# Exercise requirements
1 – Using the thread on the iOS build errors, decide whether each statement agrees with it. Answer yes or no for each, quoting the words of the text that decide it.
(a) The attempt with version 3.2 failed during the build in Xcode.
(b) The tester built on 3.1.1 because the master branch compiled without problems.
(c) Xcode keeps the included frameworks when a component is turned off.
2 – In the thread on the iOS build errors, replace "master" with "main" and write out the passage starting with "Just to confirm, you" and going on through "did everything correctly.".

Supplied text section start

Just to confirm, you are still having trouble adding this to master? Or are you able to get it working in both the 3.1 branch and master?
@clayjohn
I just tried again with the latest version (3.2), and it failed when trying to build using xcode...
I started from the beginning after pulling from master, so I'm pretty sure I did everything correctly.
I got the following errors:
Showing All Issues
Undefined symbol: _z_error
Undefined symbol: _OBJC_CLASS_$_ARSession
Undefined symbol: _z_verbose
Undefined symbol: _OBJC_CLASS_$_ARWorldTrackingConfiguration
Hmmm AR stuff... Better bring in @BastiaanOlij
I'm guessing that is because the ARKit framework isn't being compiled in, seeing the ARCore code is part of the build unless you exclude the module when compiling it needs to be linked with the framework included even if you're not using it.
Xcode is pretty annoying that when you turn a component off it also starts removing the included frameworks and you need to manually add them back in. It should work correctly when you export the project anew from Godot but if you change things in Xcode or reuse the Xcode project you've been using there is a good change the settings are removed or missing.
@blaeberry - thanks. I reproduced your steps verbatim and the summarized instructions were of great help.
Plug: if you need more iOS testers (like me), please consider easying the build of the distro for iOS by documenting it better. Compiling the templates is a must have for iOS testing and a challenge to do by a newcomer...
I tested on 3.1.1 because compiling the master branch gave me the same issues with unresolved ARKit symbols (so @BastiaanOlij -- please explain how to link with the ARKit XCode component or how to compile the distro without ARKit - thanks in advance).
I tried both versions of the suggested changes by @clayjohn :
#ifdef IPHONE_ENABLED
glBufferData(GL_ARRAY_BUFFER, sizeof(float) * (16 + 16) * 2, NULL, GL_DYNAMIC_DRAW);
#endif
with the Sublime regex find/replace patterns as advised, and
#ifdef IPHONE_ENABLED
glBufferData(GL_ARRAY_BUFFER, sizeof(float) * (16 + 16) * 2, buffer, GL_DYNAMIC_DRAW);
#endif
with the same patterns adjusted.

Supplied text section end
Provided material section start

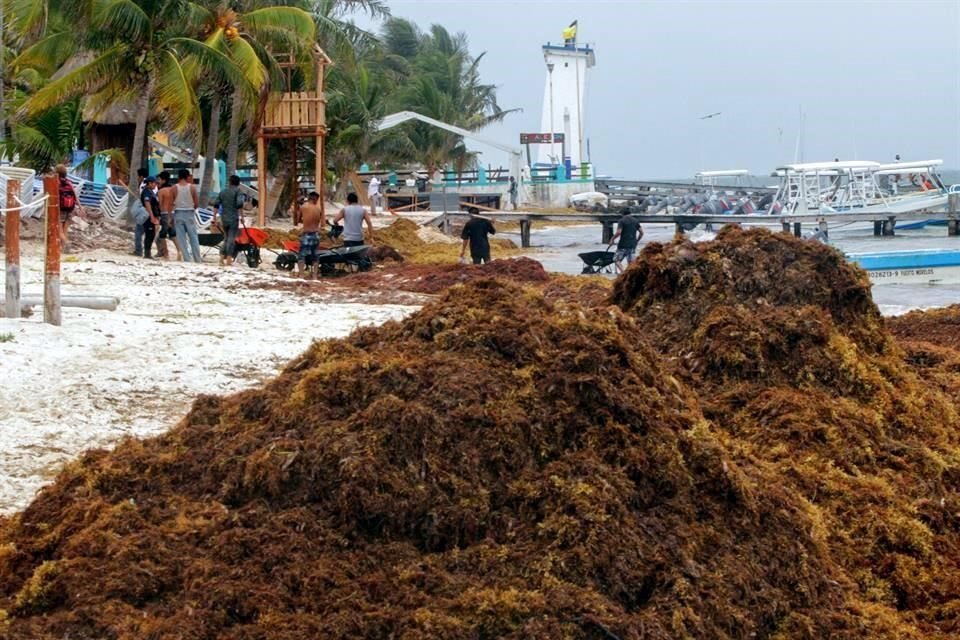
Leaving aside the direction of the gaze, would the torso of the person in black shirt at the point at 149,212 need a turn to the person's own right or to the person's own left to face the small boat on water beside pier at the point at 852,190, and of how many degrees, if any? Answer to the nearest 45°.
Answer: approximately 45° to the person's own left

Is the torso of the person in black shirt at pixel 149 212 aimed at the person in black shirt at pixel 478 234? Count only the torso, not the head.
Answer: yes

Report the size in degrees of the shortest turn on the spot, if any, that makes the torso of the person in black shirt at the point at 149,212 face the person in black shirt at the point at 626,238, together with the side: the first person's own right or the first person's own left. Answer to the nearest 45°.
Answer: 0° — they already face them

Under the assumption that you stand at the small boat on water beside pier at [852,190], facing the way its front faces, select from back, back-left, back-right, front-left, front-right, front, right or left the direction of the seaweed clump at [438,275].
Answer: right

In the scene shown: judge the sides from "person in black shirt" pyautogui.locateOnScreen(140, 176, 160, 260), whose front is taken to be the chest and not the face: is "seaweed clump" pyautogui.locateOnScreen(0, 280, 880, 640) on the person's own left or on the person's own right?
on the person's own right

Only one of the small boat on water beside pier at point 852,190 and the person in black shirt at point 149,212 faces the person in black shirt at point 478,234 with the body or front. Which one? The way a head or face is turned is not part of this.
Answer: the person in black shirt at point 149,212

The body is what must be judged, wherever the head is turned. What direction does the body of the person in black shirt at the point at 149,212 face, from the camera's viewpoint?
to the viewer's right

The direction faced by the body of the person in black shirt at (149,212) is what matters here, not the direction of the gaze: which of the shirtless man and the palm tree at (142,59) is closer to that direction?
the shirtless man

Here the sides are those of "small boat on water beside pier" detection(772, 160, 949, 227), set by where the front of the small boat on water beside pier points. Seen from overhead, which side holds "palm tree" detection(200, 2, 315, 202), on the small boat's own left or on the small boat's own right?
on the small boat's own right

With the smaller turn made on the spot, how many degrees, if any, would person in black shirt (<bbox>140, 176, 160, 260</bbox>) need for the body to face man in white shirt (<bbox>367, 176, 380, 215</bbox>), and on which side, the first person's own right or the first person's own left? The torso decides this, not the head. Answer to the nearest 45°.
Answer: approximately 90° to the first person's own left

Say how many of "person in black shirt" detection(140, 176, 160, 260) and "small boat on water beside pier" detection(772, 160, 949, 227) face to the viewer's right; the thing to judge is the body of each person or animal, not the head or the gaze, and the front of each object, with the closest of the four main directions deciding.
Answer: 2

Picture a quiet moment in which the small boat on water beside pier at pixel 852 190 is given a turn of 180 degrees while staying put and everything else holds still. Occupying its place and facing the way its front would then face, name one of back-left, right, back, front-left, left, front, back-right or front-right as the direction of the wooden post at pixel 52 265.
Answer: left

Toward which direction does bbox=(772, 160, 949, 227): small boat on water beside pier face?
to the viewer's right
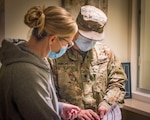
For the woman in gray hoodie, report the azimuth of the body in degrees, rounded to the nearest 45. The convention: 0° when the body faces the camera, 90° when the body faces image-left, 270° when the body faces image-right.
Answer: approximately 270°

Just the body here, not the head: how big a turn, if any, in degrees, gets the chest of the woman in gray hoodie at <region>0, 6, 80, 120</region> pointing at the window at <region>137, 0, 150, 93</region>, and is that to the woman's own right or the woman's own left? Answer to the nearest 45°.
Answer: approximately 45° to the woman's own left

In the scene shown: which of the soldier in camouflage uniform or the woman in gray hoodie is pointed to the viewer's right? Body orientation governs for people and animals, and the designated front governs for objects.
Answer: the woman in gray hoodie

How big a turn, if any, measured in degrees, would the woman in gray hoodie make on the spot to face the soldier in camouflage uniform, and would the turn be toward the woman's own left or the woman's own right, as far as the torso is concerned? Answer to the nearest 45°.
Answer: approximately 45° to the woman's own left

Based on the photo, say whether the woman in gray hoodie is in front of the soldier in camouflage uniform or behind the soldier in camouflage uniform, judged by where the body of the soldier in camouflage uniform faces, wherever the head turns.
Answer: in front

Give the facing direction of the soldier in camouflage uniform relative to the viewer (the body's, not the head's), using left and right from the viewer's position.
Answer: facing the viewer

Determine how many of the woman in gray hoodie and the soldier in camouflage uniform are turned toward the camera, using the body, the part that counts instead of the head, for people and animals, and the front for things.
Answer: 1

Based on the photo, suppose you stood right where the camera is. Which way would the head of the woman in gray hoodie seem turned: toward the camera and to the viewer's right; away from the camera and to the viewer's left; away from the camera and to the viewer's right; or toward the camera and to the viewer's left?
away from the camera and to the viewer's right

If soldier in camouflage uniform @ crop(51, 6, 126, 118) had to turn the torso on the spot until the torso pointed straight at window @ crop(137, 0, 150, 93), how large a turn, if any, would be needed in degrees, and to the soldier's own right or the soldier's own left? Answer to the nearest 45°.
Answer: approximately 135° to the soldier's own left
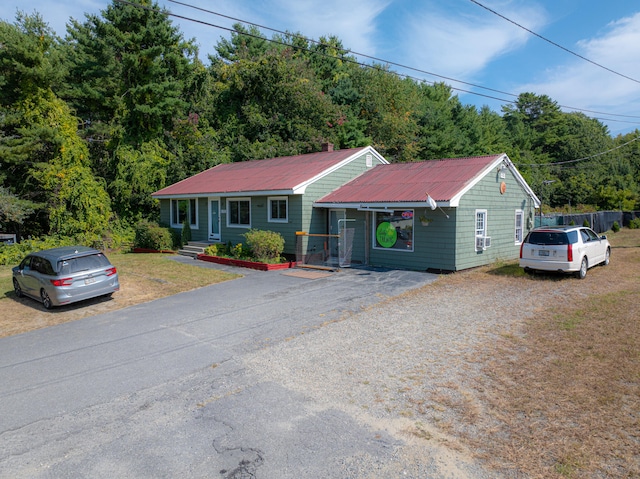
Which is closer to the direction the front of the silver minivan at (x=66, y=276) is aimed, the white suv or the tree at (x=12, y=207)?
the tree

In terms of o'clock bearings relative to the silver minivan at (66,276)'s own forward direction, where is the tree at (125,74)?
The tree is roughly at 2 o'clock from the silver minivan.

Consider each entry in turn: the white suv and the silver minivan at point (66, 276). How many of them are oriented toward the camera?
0

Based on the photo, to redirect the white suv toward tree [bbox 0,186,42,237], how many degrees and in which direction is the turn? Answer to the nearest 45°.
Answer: approximately 135° to its left

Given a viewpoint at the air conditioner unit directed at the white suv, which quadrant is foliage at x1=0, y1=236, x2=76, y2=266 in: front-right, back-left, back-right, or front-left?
back-right

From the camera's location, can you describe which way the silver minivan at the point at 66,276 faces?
facing away from the viewer and to the left of the viewer

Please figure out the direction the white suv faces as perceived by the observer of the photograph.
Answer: facing away from the viewer and to the right of the viewer

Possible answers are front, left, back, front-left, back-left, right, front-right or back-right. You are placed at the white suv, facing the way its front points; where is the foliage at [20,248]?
back-left

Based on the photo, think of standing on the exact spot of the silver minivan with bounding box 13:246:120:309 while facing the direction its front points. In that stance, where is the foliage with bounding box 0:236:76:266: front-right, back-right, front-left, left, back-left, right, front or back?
front-right

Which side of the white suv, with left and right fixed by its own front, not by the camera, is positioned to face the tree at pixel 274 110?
left

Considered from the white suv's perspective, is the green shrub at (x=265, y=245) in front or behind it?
behind

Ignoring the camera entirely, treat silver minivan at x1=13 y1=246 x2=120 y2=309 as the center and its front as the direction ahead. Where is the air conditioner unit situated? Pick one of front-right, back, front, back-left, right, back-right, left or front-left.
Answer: back-right
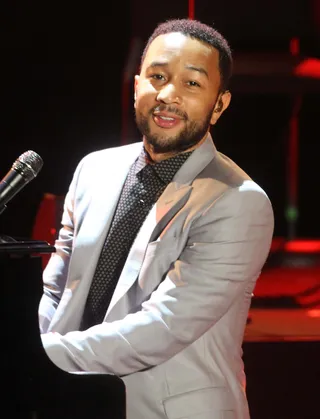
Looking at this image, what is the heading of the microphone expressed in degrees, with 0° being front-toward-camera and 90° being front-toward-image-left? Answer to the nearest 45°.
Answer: approximately 270°

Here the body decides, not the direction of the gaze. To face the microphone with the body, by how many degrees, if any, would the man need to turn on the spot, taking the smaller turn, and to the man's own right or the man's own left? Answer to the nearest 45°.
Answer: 0° — they already face it

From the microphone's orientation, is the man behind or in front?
in front

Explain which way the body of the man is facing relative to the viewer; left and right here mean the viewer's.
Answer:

Provided material section end

# Answers to the problems
1 –
(a) Yes: "it failed when trying to build using xcode..."
(b) No: "because compiling the master branch gave me the same issues with unresolved ARKit symbols"
(c) No: "when you turn a component off it also starts removing the included frameworks"

2 –
Just to confirm, you are still having trouble adding this to main? Or are you able to get it working in both the 3.1 branch and main?
@clayjohn
I just tried again with the latest version (3.2), and it failed when trying to build using xcode...
I started from the beginning after pulling from main, so I'm pretty sure I did everything correctly.